丁宣的眼球又想往旁边跑,连萧手上使了点儿劲冲他咂嘴:“看我!你得听我话。”
丁宣扑扇一下长眼毛,似看非看地跟他“对视”。
“你以后能不能不尿裤子了?”一提这个连萧就想凶丁宣,老尿床尿裤子,多招人笑话啊。
可是想到丁宣今天吊了水,他只好很体谅地跟他讲道理。
“你也不能老不说话啊,你要是害怕或者想尿尿,你就跟姥姥说,跟老姨说也行。”外面炮声歇了,连萧松开丁宣的耳朵,伸被窝里捞他的手。
“我不是教你了吗,你就跟抓我手一样,随便抓谁都行。”他捏捏丁宣的手,又够着胳膊摸到丁宣的小鸟揪了一下,“再乱尿真给你揪掉了!”
丁宣往后一躬身,挪着屁股想躲。
“你听见没?”连萧还闹他。
他两只手在被窝里搅来搅去,那点热乎气儿都要让他搅空了,正想咯吱丁宣,他左手的手掌心里被丁宣牵住了。
“又要牵手了?”连萧斜眼瞥他,故意要把手往外抽。
“连萧。”丁宣也不使劲,攥着连萧的手,连萧要往外抽,他就跟着朝外伸胳膊,喊了连萧一声。

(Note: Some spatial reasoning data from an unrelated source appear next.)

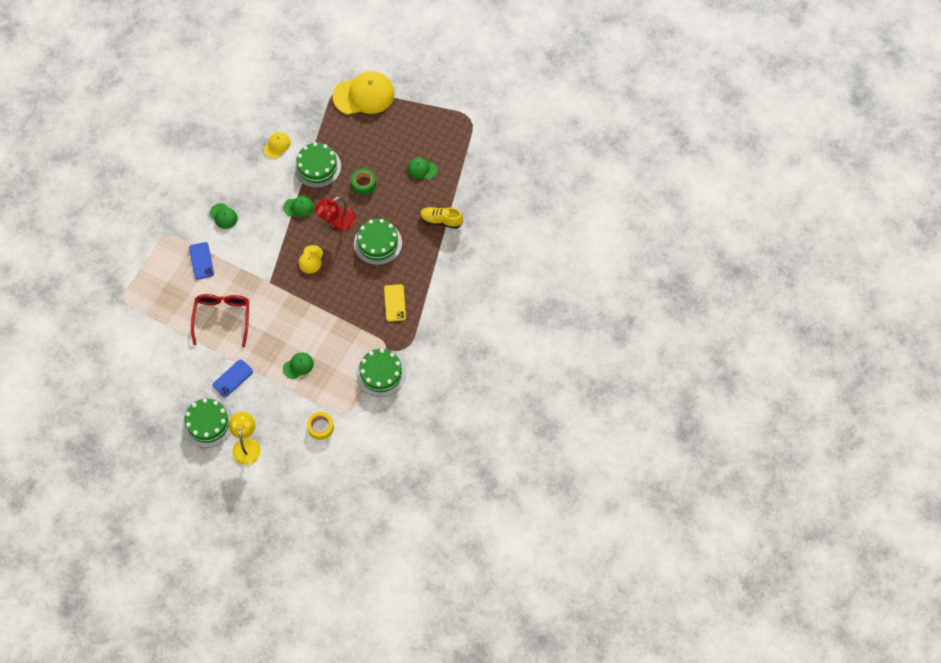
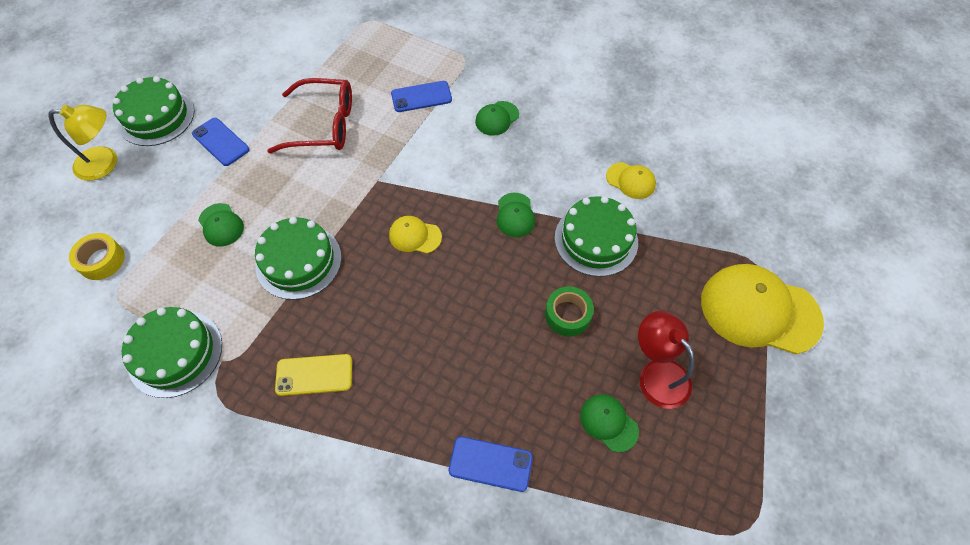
camera: 90 degrees right, 5 degrees down
(336, 221) = (487, 273): red lamp -> red lamp (657, 374)
(364, 95) = (759, 310): yellow cap -> yellow cap turned 120 degrees clockwise
(378, 243) = (442, 342): green cake -> green cake (298, 261)
(422, 169) = (608, 423): green cap -> green cap turned 60 degrees counterclockwise
(441, 220) = (490, 464): yellow shoe -> blue phone

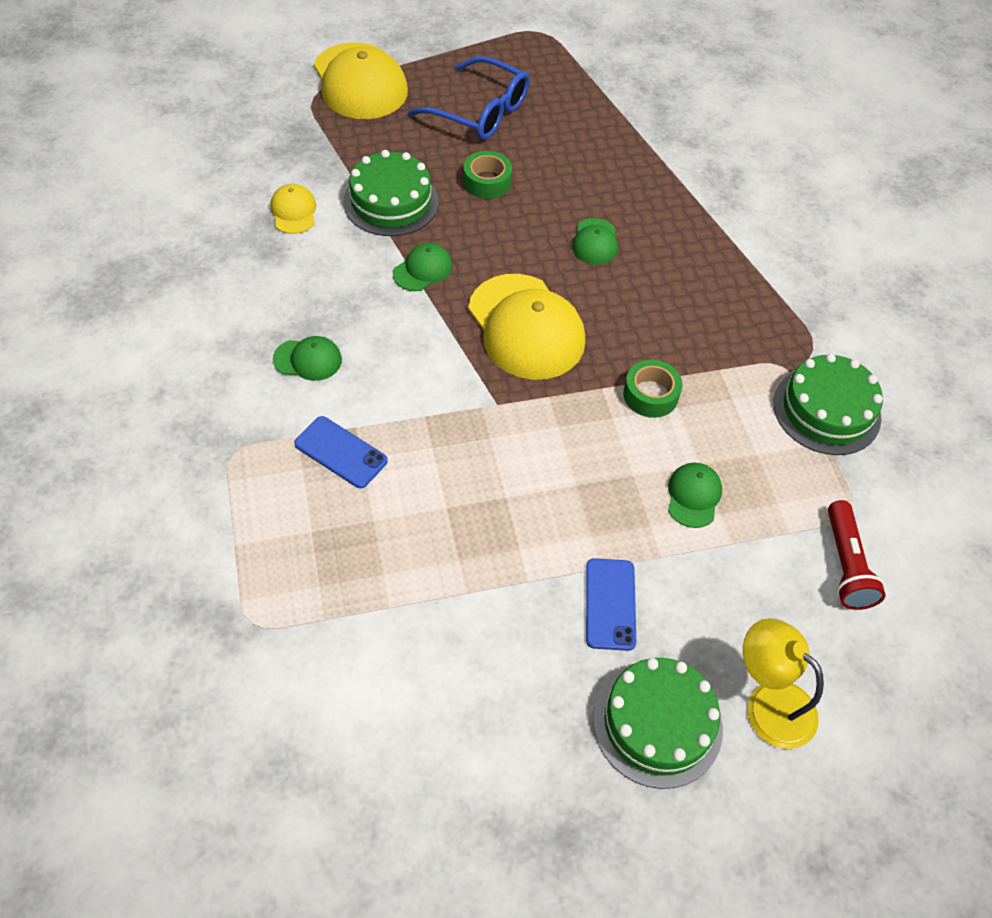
camera: 135 degrees left, 5 degrees down
(101, 260) = (846, 565): yellow tape -> red flashlight
(298, 261) = (650, 395): green cake -> green tape
(314, 375) = (721, 301): yellow phone -> none
(323, 125) = (478, 516): red glasses -> none
(415, 236) = (526, 327): yellow cap -> yellow cap, size x2.08
(490, 464) = (651, 161): blue phone -> none
(608, 423) = (548, 119): green cap -> green cap (595, 242)
(657, 374) = (480, 112): red lamp -> blue glasses

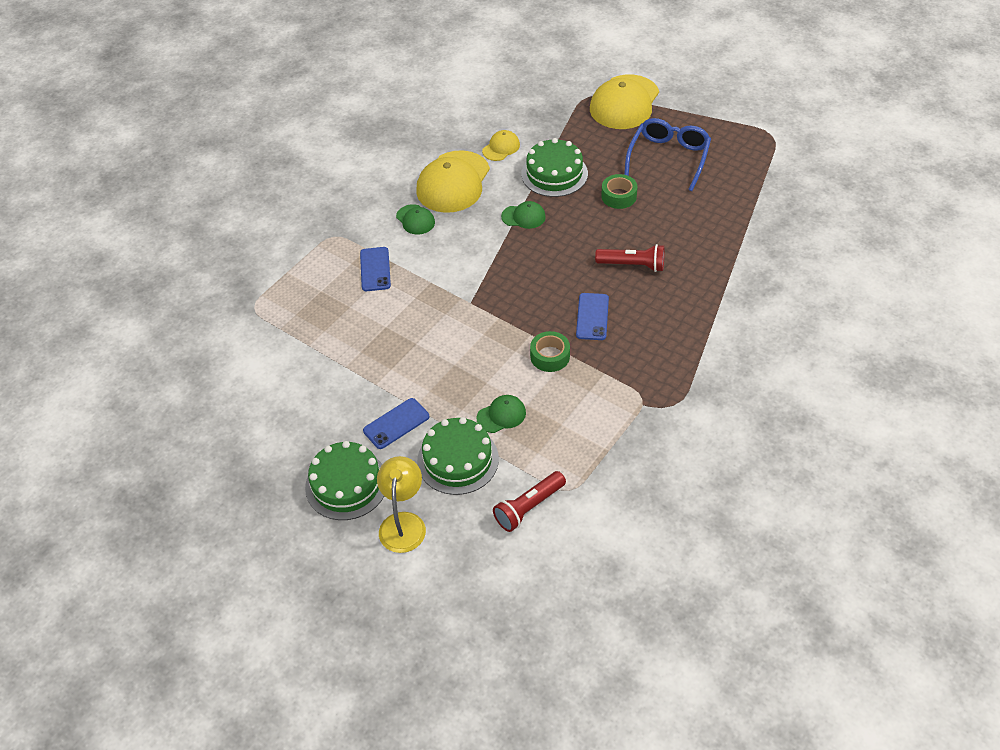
camera: 55 degrees right, 5 degrees down
(480, 112) = (668, 158): blue glasses -> blue glasses turned 150 degrees counterclockwise
(526, 327) = (535, 279): yellow cap -> yellow cap (453, 182)
(595, 242) = (632, 265): green cap -> red flashlight
(631, 322) = (592, 317): none -> blue phone
(826, 410) = (633, 437): green cake -> green cake (458, 460)

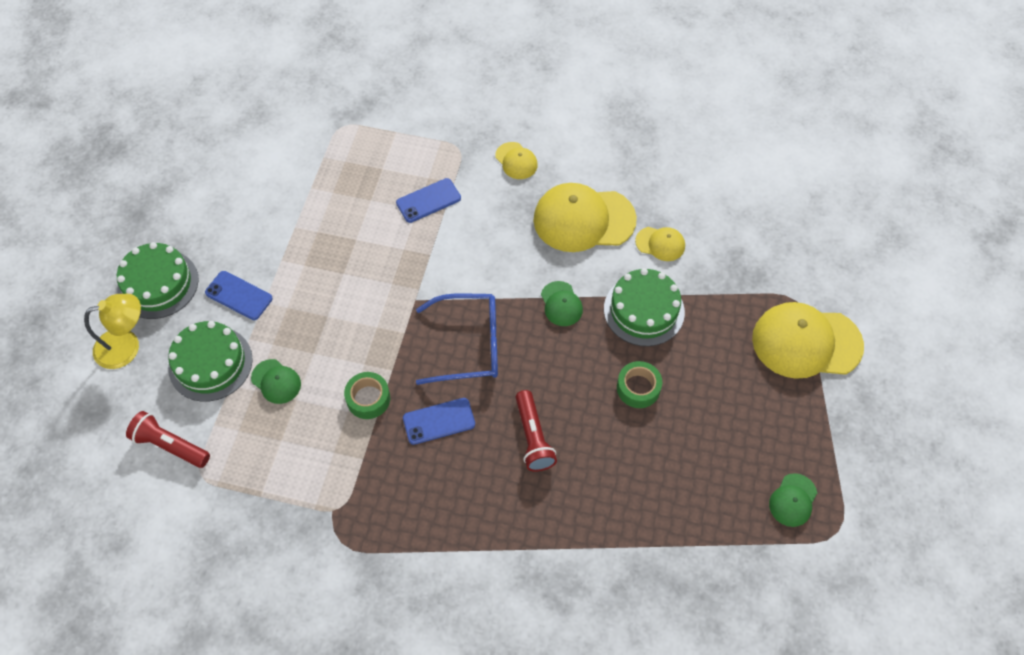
camera: 65 degrees right, 10 degrees up
(370, 205) = (516, 161): none -> yellow cap
(415, 220) = (512, 207): green cap -> green cap (793, 500)
(668, 158) = (731, 422): blue glasses -> blue glasses (469, 345)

“要干嘛你就说话。”连萧还要撇他手,“不说我就走了。”
“不走。”丁宣转转眼睛,抠了抠他的手。
连萧其实并没指望丁宣能真给他回应,对他明明白白地说一句顺溜话。
丁宣拢共就那么主动表达过两次,头一回是被他硬教着重复了一句“饿了”,再一回就是捡鸭子那天,丁宣急得抠他手掌心,也就憋出句“连萧”。

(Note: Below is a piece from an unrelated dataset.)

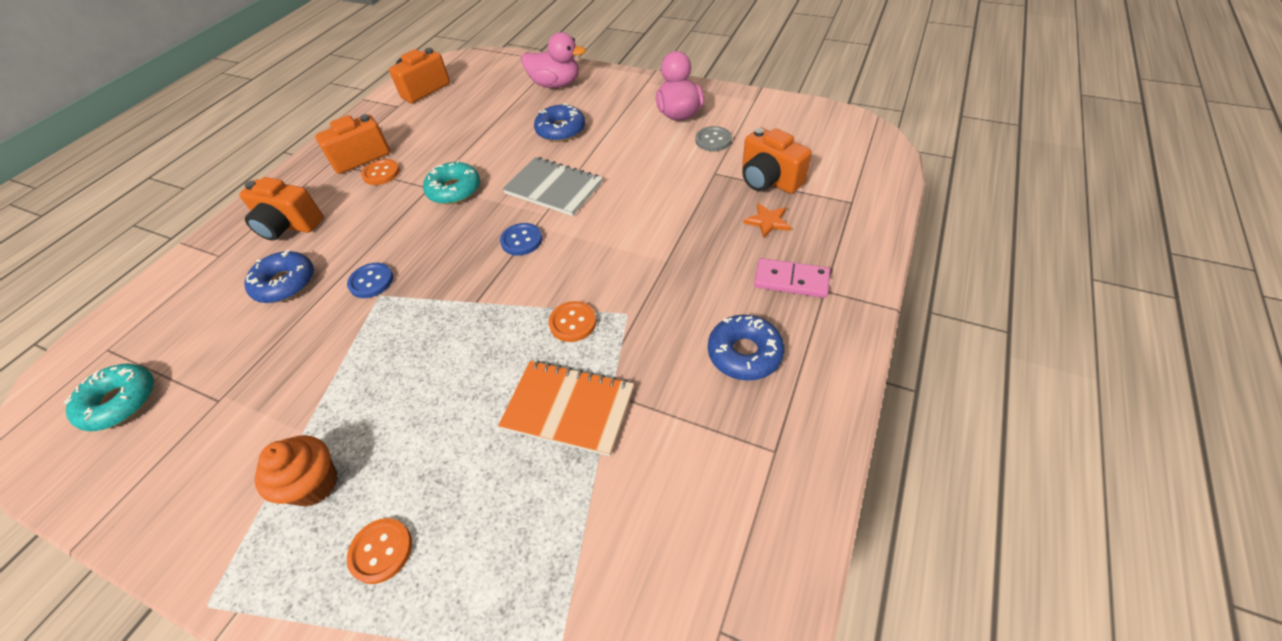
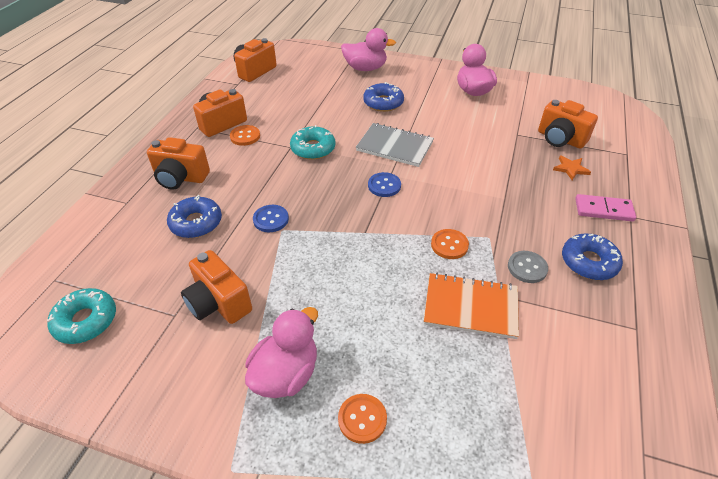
camera: 10 degrees left, 5 degrees down
(272, 387) = (218, 303): none -> orange camera
(314, 484) = (286, 374): orange cupcake -> pink duck
(713, 140) = (507, 110): grey button -> grey button (527, 268)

所以当丁宣捏着他的手,从嘴里冒出这两个字时,连萧都愣了,差点儿以为是自己在说话。
“你再说一遍?”连萧又凑近一点儿,很新奇地盯着他。
丁宣又不说话了,只是牵着连萧的手,转着眼球东看西看。
“我走了啊?”连萧试着又说一遍,同时往外抽手,做出要走的样子。
丁宣顿顿眼睛跟他对视了一秒,还是那副刚刚睡醒,不知道在想什么的傻样儿,很快地又把目光转开,攥着连萧不撒手。
那一年的年三十,他们一家人是在姥姥家过的。
连萧不明白这种细节意味着老爸做出了什么样的妥协。不管年三十还是年初二,对于他来说都是放寒假,回老家本来就是姥姥家住住奶奶家住住,只要不用上学不写作业,那就每天都是过年。

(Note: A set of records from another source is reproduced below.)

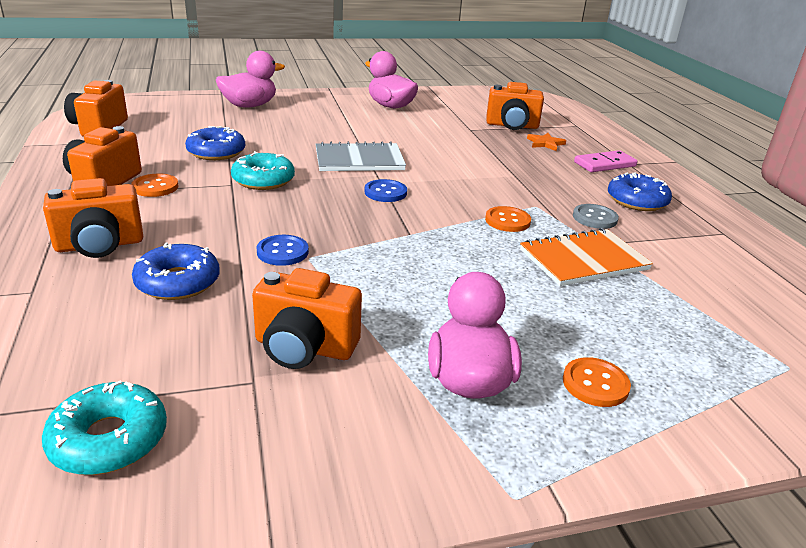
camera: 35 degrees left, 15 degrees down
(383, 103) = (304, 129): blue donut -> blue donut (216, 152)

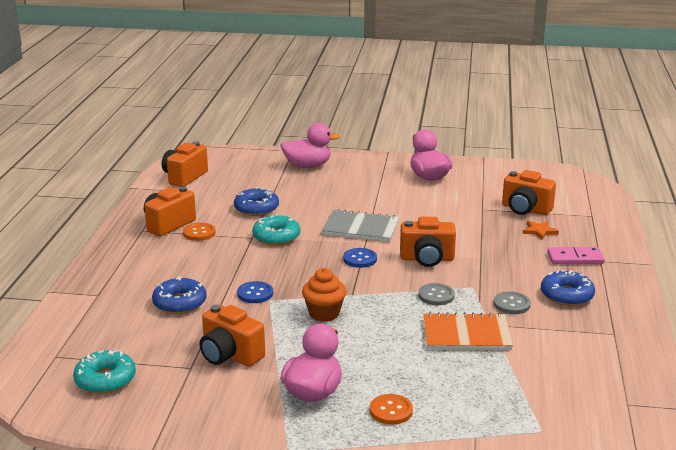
camera: 25 degrees right, 5 degrees down
(100, 245) = (146, 271): orange camera -> orange camera (427, 259)
(394, 263) = (324, 313): none -> orange cupcake
(507, 221) = (436, 296): orange button -> grey button

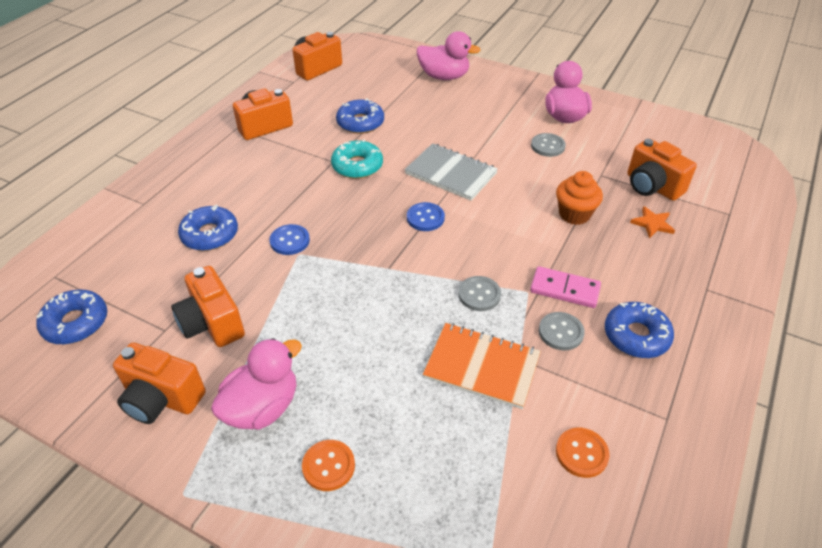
camera: 20 degrees right, 20 degrees up
(105, 379) = (76, 323): turquoise donut -> blue donut
(199, 233) = (286, 144): orange button -> orange button (581, 453)
(324, 313) = (342, 289): orange cupcake -> orange cupcake (574, 214)
(427, 259) = (498, 235): orange camera -> orange camera (162, 399)
(428, 198) = (547, 146): none -> grey button
(575, 258) = (676, 277): pink domino -> pink domino (564, 289)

那天晚上,连萧头一次跟老爸老妈,还有丁宣他们“一家四口”一块儿睡觉。
连萧自己跟丁宣一起睡没感觉有什么,跟老爸老妈一起睡也没觉得哪儿奇怪,但是四个人挤一块儿,他跟丁宣还被老爸老妈护在中间,让他突然有点儿说不来的别扭,莫名感觉怪不好意思的。